Instructions
A – In the Flink CDC thread, what did George Leonard find was wrong with the "ts" field in his Avro schema?
B – Continue the Flink CDC thread from the point where it stops.

Document
↓↓↓

Apache Flink #flink-cdc

George Leonard

03/12/2025, 7:25 PM

anyone...

John MacKinnon

03/14/2025, 2:28 AM

Hi folks - I ran into the lack of

Array

deserialization support for flink-cdc sources today (link). are there any specific reasons that this isn’t supported, or is it just lack of engineering bandwidth to add support? I hacked together a quick proof-of-concept converter, that constructs a

GenericArrayData

from the elements in a given input array. It only works on text-array inputs right now, but i feel a solution similar to the existing Row-converter should cover all inputs. Are there any nuances that I’m missing?

George Leonard

03/15/2025, 11:28 AM

guys... to sink a json payload from kafka to paimon. I can imagine a schema on kafka be beneficial, as that immediately tell paimon what schema it will need to be able to take the data. if i did not have a schema... and i simply json.dumps the payload... which basically just stringified it... would paimon still extract a schema... know it's not ideal, but still stuck with above and looking at how to make some progress with this.

George Leonard

03/19/2025, 4:25 PM

making some progress, need some advise with the following. I'm using confluent - avro to serialisation messages during produce step onto Confluent Kafka cluster/topic, I want to use the Flink Action Framework/CDC engine to consume them and insert into Paimon table. what value converter/library am I to use. Flink stack is 0.90 atm... if "critically required" can look at upgrading stack to Paimon 1.0

George Leonard

03/23/2025, 4:38 PM

problem solved... I defined my avro schema with "ts" field that was to store the timestamp as a int, a int is not big enough, needs to be a long. discovered this by using kcat to try and consume the messages and got a proper error that hinted to the problem.

Sergei Morozov

04/02/2025, 4:47 PM

@Leonard Xu I'd love to get your input on apache/flink-cdc#3646. Thanks!

Brad Murry

04/02/2025, 8:27 PM

Anyone here running Flink CDC and pushing change log events to AWS Kinesis? Any gotchas you'd call out ?

George Leonard

04/04/2025, 10:10 AM

ok, so it seems we have all the libraries in place. below is the schema registered on my Kafka topic, followed by the payload being posted and then the Debezium CDC error... with the "after" tag problem. Avro Schema

Copy code

{
  "name": "factory_iot_value",
  "doc": "Factory Telemetry/IoT measurements",
  "namespace": "factory_iot.avro",
  "type": "record",
  "fields": [
    {
      "name": "ts",
      "type": "long",
      "doc": "UTC Timestamp",
      "logicalType": "timestamp-millis"
    },
    {
      "name": "metadata",
      "type": [
        {
          "type": "record",
          "name": "metadata",
          "fields": [
            {
              "name": "siteId",
              "type": "int",
              "doc": "Factory/Site ID"
            },
            {
              "name": "deviceId",
              "type": "int",
              "doc": "Device ID"
            },
            {
              "name": "sensorId",
              "type": "int",
              "doc": "Sensor on Device ID"
            },
            {
              "name": "unit",
              "type": "string",
              "doc": "Measurement units of sensor"

↑↑↑

Source data:
↓↓↓

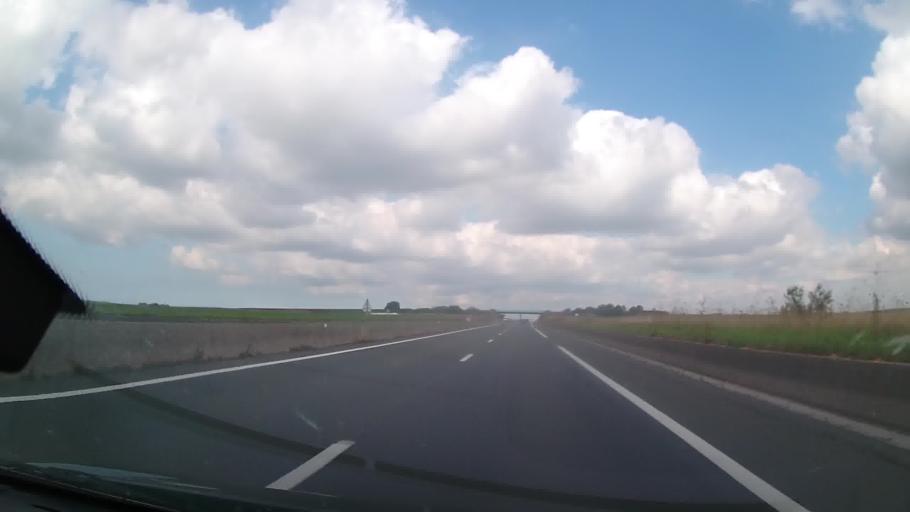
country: FR
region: Picardie
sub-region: Departement de la Somme
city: Rue
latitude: 50.3051
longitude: 1.7247
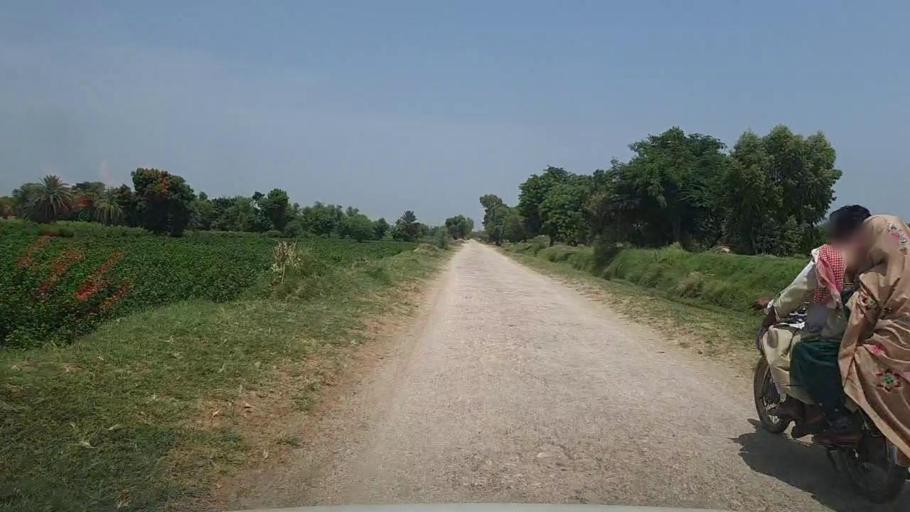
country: PK
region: Sindh
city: Karaundi
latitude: 26.8936
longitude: 68.3325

↑↑↑

Answers per task
A – He had defined it as an int, which is not big enough to store the timestamp; it needed to be a long.

B –
            },
            {
              "name": "ts_human",
              "type": [
                "null",
                "string"
              ],
              "default": null,
              "doc": "Human readable Timestamp"
            },
            {
              "name": "location",
              "type": [
                "null",
                {
                  "name": "location",
                  "type": "record",
                  "fields": [
                    {
                      "name": "latitude",
                      "type": "double"
                    },
                    {
                      "name": "longitude",
                      "type": "double"
                    }
                  ]
                }
              ],
              "default": null,
              "doc": "GPS Coords of Factory/Site"
            },
            {
              "name": "deviceType",
              "type": [
                "null",
                "string"
              ],
              "default": null,
              "doc": "Device Description"
            }
          ]
        }
      ]
    },
    {
      "name": "measurement",
      "type": "double",
      "doc": "Measurement retried at UTC timestamp for Sensor on Device located at Site"
    },
    {
      "name": "op",
      "type": "string",
      "default": "c"
    }
  ]
}

payload posted onto kafka topic.

Copy code

{
  "timestamp": "2024-10-02T00:00:00.869Z",
  "metadata": {
    "siteId": 1009,
    "deviceId": 1042,
    "sensorId": 10180,
    "unit": "Psi",
    "ts_human": "2024-10-02T00:00:00.869Z",
    "location": {
      "latitude": -26.195246,
      "longitude": 28.034088
    },
    "deviceType": "Oil Pump"
  },
  "measurement": 1013.3997
}

Error

Copy code

org.apache.flink.client.program.ProgramInvocationException: The main method caused an error: Not a valid schema field: after
	at org.apache.flink.client.program.PackagedProgram.callMainMethod(PackagedProgram.java:372)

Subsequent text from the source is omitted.